Rhomboid homologs in mycobacteria: insights from phylogeny and genomic analysis.

BACKGROUND: Rhomboids are ubiquitous proteins with diverse functions in all life kingdoms, and are emerging as important factors in the biology of some pathogenic apicomplexa and Providencia stuartii. Although prokaryotic genomes contain one rhomboid, actinobacteria can have two or more copies whose sequences have not been analyzed for the presence putative rhomboid catalytic signatures. We report detailed phylogenetic and genomic analyses devoted to prokaryotic rhomboids of an important genus, Mycobacterium. RESULTS: Many mycobacterial genomes contained two phylogenetically distinct active rhomboids orthologous to Rv0110 (rhomboid protease 1) and Rv1337 (rhomboid protease 2) of Mycobacterium tuberculosis H37Rv, which were acquired independently.

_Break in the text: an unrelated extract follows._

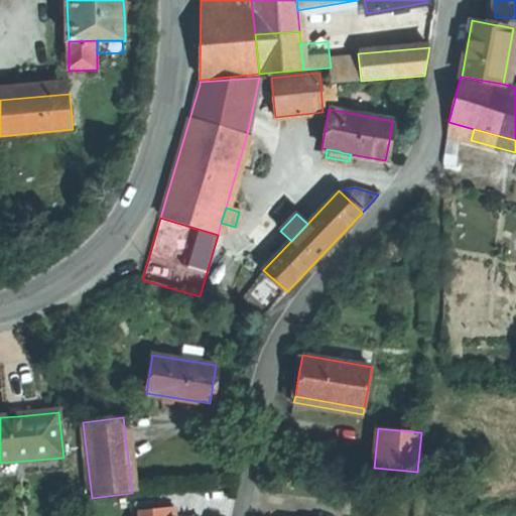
[(63,458),(0,463),(0,478),(65,472),(63,458)]
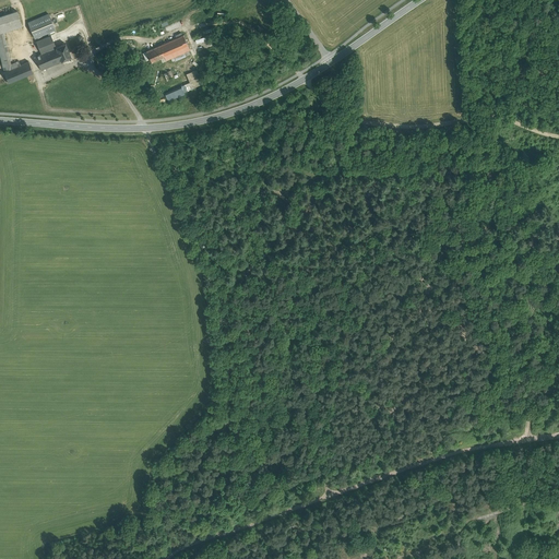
[(19,13),(0,16),(0,33),(3,33),(23,28),(19,13)]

There was a genome-wide conservation and organization of the orthologs of Rv1337 arranged in proximity with glutamate racemase (mur1), while the orthologs of Rv0110 appeared evolutionary unstable and were lost in Mycobacterium leprae and the Mycobacterium avium complex. The orthologs of Rv0110 clustered with eukaryotic rhomboids and contained eukaryotic motifs, suggesting a possible common lineage. A novel nonsense mutation at the Trp73 codon split the rhomboid of Mycobacterium avium subsp. Paratuberculosis into two hypothetical proteins (MAP2425c and MAP2426c) that are identical to MAV_1554 of Mycobacterium avium. Mycobacterial rhomboids contain putative rhomboid catalytic signatures, with the protease active site stabilized by Phenylalanine. The topology and transmembrane helices of the Rv0110 orthologs were similar to those of eukaryotic secretase rhomboids, while those of Rv1337 orthologs were unique. Transcription assays indicated that both mycobacterial rhomboids are possibly expressed. CONCLUSIONS: Mycobacterial rhomboids are active rhomboid proteases with different evolutionary history. The Rv0110 (rhomboid protease 1) orthologs represent prokaryotic rhomboids whose progenitor may be the ancestors of eukaryotic rhomboids. The Rv1337 (rhomboid protease 2) orthologs appear more stable and are conserved nearly in all mycobacteria, possibly alluding to their importance in mycobacteria. MAP2425c and MAP2426c provide the first evidence for a split homologous rhomboid, contrasting whole orthologs of genetically related species. Although valuable insights to the roles of rhomboids are provided, the data herein only lays a foundation for future investigations for the roles of rhomboids in mycobacteria.